Youth representation in parliament nudges up according to new IPU report
Press release from IPU Headquarters, Geneva
The global proportion of MPs under 30 has increased in two years from 1.9 per cent to 2.2 per cent according to the IPU’s biannual report on Youth Participation in National Parliaments published today. Despite this increase, when compared with the half of the world’s population that is under 30, the report reveals a sizeable deficit in the political representation of youth worldwide. Europe performs best in the share of young MPs, followed by the Americas. The report will be launched at the IPU’s fifth Global Conference of Young Parliamentarians taking place in Baku, Azerbaijan on 14-15 December.

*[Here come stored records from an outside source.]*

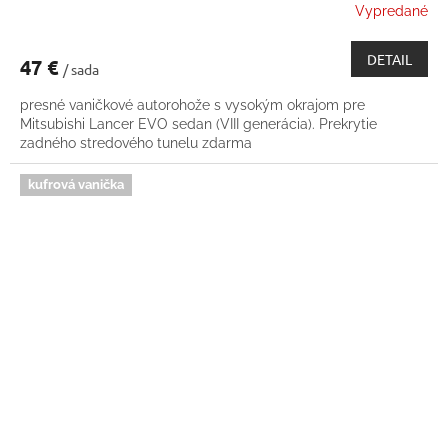
Vypredané
DETAIL
47 €
/ sada
presné vaničkové autorohože s vysokým okrajom pre
Mitsubishi Lancer EVO sedan (VIII generácia). Prekrytie
zadného stredového tunelu zdarma
kufrová vanička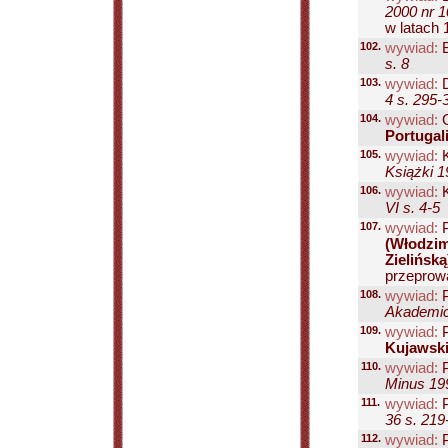
2000 nr 1
w latach 
102.
wywiad:
B
s. 8
103.
wywiad:
D
4 s. 295-
104.
wywiad:
G
Portugali
105.
wywiad:
K
Książki 1
106.
wywiad:
K
VI s. 4-5
107.
wywiad:
P
(Włodzim
Zielińską
przeprowa
108.
wywiad:
P
Akademick
109.
wywiad:
P
Kujawsk
110.
wywiad:
P
Minus 199
111.
wywiad:
P
36 s. 219
112.
wywiad:
P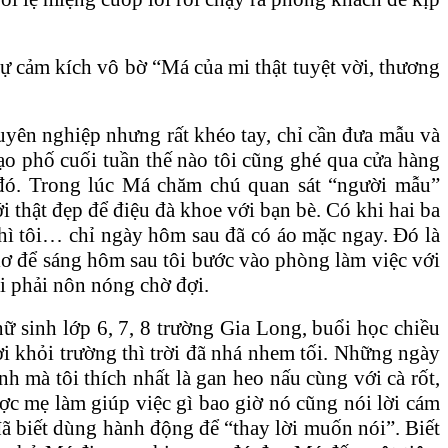
 sự cảm kích vô bờ “Má của mi thật tuyệt vời, thương
uyên nghiệp nhưng rất khéo tay, chỉ cần đưa mẫu và
dạo phố cuối tuần thế nào tôi cũng ghé qua cửa hàng
 đó. Trong lúc Má chăm chú quan sát “người mẫu”
i thật đẹp để điệu đà khoe với bạn bè. Có khi hai ba
 thì tôi… chỉ ngày hôm sau đã có áo mặc ngay. Đó là
lơ để sáng hôm sau tôi bước vào phòng làm việc với
ỏi phải nôn nóng chờ đợi.
 nữ sinh lớp 6, 7, 8 trường Gia Long, buổi học chiều
i khỏi trường thì trời đã nhá nhem tối. Những ngày
h mà tôi thích nhất là gan heo nấu cùng với cà rốt,
ược mẹ làm giúp việc gì bao giờ nó cũng nói lời cám
đã biết dùng hành động để “thay lời muốn nói”. Biết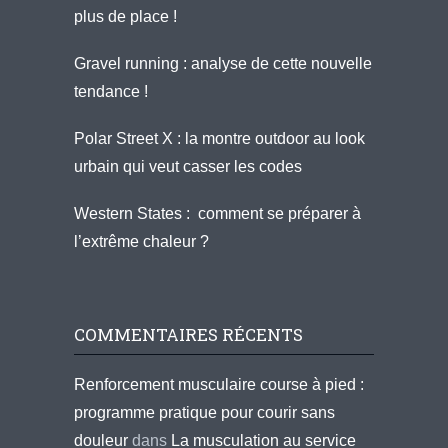
plus de place !
Gravel running : analyse de cette nouvelle
tendance !
Polar Street X : la montre outdoor au look
urbain qui veut casser les codes
Western States : comment se préparer à
l’extrême chaleur ?
COMMENTAIRES RÉCENTS
Renforcement musculaire course à pied :
programme pratique pour courir sans
douleur
dans
La musculation au service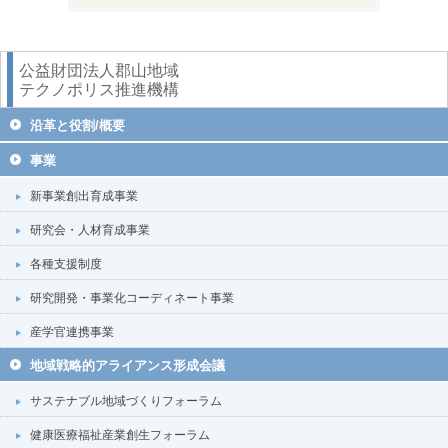
公益財団法人郡山地域
テクノポリス推進機構
沿革と役割/概要
事業
新事業創出育成事業
研究会・人材育成事業
各種支援制度
研究開発・事業化コーディネート事業
産学官連携事業
地域戦略的アライアンス形成会議
サステナブル地域づくりフォーラム
健康医療福祉産業創生フォーラム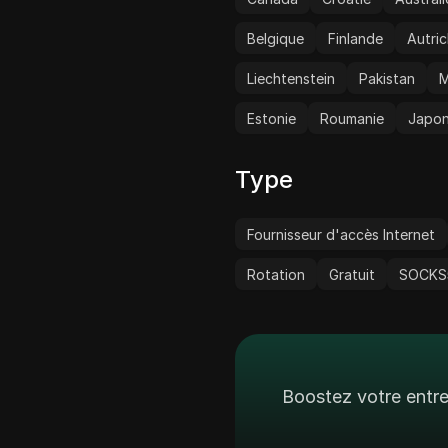
avec diverses application
Belgique
Finlande
Autri
Liechtenstein
Pakistan
M
Estonie
Roumanie
Japo
Type
Fournisseur d'accès Internet
Rotation
Gratuit
SOCKS
Boostez votre entre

As a global hub of information about parliaments, the IPU has measured and analyzed youth participation in parliaments since 2014. In a bid to make parliaments more representative, the IPU has spearheaded efforts to encourage more youth participation by collecting data, providing policy guidance, and establishing foras for young parliamentarians such as the annual global conference of young MPs. The next edition of the conference, jointly organized by the IPU and the National Assembly of Azerbaijan, will be under the umbrella theme of “Promoting sustainability, protecting the interests of future generations”.
Gabriela Cuevas, IPU President, said “As the youngest President of the IPU, I believe representation is not only a cornerstone of democracy, but also our biggest source of strength. By bringing more young people into decision making, we will make better decisions on the key challenges our societies face. We count on the vision, commitment and fresh ideas of young MPs to guide us on how to make policies that respond efficiently not only to today’s needs but also to those of future generations.”

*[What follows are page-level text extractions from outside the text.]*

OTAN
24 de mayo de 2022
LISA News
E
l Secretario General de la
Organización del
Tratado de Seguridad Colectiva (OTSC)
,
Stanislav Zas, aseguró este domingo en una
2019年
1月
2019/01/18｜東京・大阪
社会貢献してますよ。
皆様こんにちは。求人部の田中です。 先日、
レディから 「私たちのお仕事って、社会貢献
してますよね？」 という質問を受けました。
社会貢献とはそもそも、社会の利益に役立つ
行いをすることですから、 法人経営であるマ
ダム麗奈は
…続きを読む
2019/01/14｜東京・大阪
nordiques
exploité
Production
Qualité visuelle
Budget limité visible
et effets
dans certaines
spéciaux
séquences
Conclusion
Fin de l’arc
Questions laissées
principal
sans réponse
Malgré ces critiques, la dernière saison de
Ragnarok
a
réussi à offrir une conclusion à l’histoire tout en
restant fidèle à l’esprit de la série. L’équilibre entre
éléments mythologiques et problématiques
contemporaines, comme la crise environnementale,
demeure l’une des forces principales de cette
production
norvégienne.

Martin Chungong, IPU Secretary General, said “The IPU walks the talk when it comes to youth political empowerment. For example, we recently amended IPU statutes to include more young parliamentarians in IPU decision-making bodies. This not only shows the priority we place on greater youth participation, it also signals to the international parliamentary community the importance of the youth voice today.”

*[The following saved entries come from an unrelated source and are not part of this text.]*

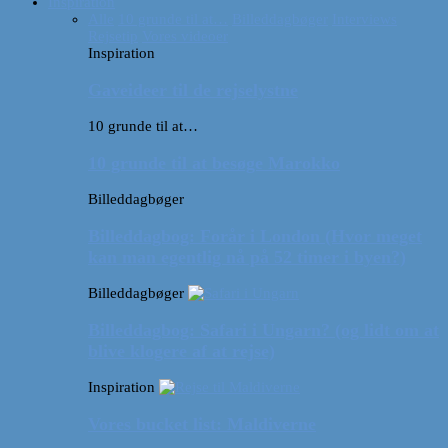
Inspiration
Alle
10 grunde til at…
Billeddagbøger
Interviews
Rejsetip
Vores videoer
Inspiration
Gaveideer til de rejselystne
10 grunde til at…
10 grunde til at besøge Marokko
Billeddagbøger
Billeddagbog: Forår i London (Hvor meget
kan man egentlig nå på 52 timer i byen?)
Billeddagbøger
Billeddagbog: Safari i Ungarn? (og lidt om at
blive klogere af at rejse)
Inspiration
Vores bucket list: Maldiverne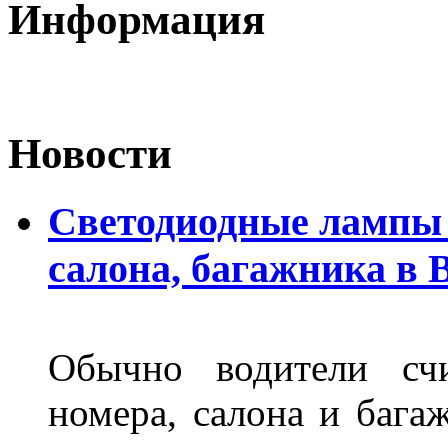
Информация
Новости
Светодиодные лампы 
салона, багажника в 
Обычно водители сч
номера, салона и бага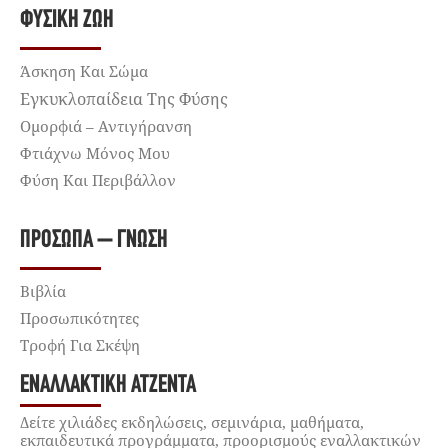
ΦΥΣΙΚΉ ΖΩΉ
Άσκηση Και Σώμα
Εγκυκλοπαίδεια Της Φύσης
Ομορφιά – Αντιγήρανση
Φτιάχνω Μόνος Μου
Φύση Και Περιβάλλον
ΠΡΌΣΩΠΑ – ΓΝΏΣΗ
Βιβλία
Προσωπικότητες
Τροφή Για Σκέψη
ΕΝΑΛΛΑΚΤΙΚΉ ΑΤΖΈΝΤΑ
Δείτε χιλιάδες εκδηλώσεις, σεμινάρια, μαθήματα,
εκπαιδευτικά προγράμματα, προορισμούς εναλλακτικών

Based on surveys completed by over 200 parliamentary chambers in 150 countries, the IPU report finds that over 30 per cent of the world’s single or lower chambers of parliament have no MPs under 30; and that 76 per cent of upper chambers of parliament have no MPs under 30. The proportion of MPs under 40 has also increased from 14.2 per cent in 2016 to 15.5 per cent in 2018; and the number of MPs under 45 has gone up from 26 per cent in 2016 to 28.1 per cent in 2018.
Male MPs continue to outnumber their female counterparts in every age group but to varying degrees. They outnumber women nearly threefold in the 41–50 age group; more than threefold in the 51–60 age group; and nearly fivefold in the 61–70 age group. Furthermore, in the younger cohorts, there are about twice as many men as women.
The Nordic countries lead in electing younger legislators with the share of MPs under 30 exceeding 10 per cent in Norway, Sweden and Finland. Their share is also around 10 per cent in the single or lower chambers of San Marino, the Gambia, Montenegro and Venezuela. The only upper chamber approaching that level is Bhutan, at 9.1 per cent. Only five African countries – the Gambia, Ethiopia, Seychelles, Cabo Verde and Equatorial Guinea – make the top 20. Yet, the African continent has the world’s youngest population, with an estimated 200 million people between 15 and 24 years old.
Several countries have held elections since the 2016 IPU report (information from 63 renewed chambers are taken into account in the new IPU report). Among single and lower chambers three countries made particularly strong progress: Montenegro, Venezuela and France. In Montenegro a new political party, made up primarily of young people, became the second largest in terms of parliamentary representation in 2016. In Venezuela, young parliamentarians play a key role in promoting democracy and defending the opposition-controlled National Assembly. In France, the country’s 2017 elections saw the emergence of a new political movement, En Marche! which won a majority of seats in the lower chamber. As a result, the average age of MPs in France dropped from 54 in 2012 to 48 in 2017.
The IPU report recommends a number of measures to help increase youth participation in parliaments. Electoral quotas established for young people in a growing number of countries worldwide are starting to have an effect. Aligning voter age with the age of eligibility for office also brings in a larger cohort of young candidates. Networks of young MPs, as well as caucuses addressing youth issues, have been established in 16.7 per cent of the parliaments covered in the IPU report, including recently in Pakistan, Tanzania and the Russian Federation. Parliamentary committees dealing with youth issues now exist in more than 40 per cent of countries; and 72 countries organize youth parliaments as a means of educating and engaging greater numbers of young people in politics.
The UK Parliament was unable to be represented at the fifth Global Conference of Young Parliamentarians due to parliamentary commitments in Westminster.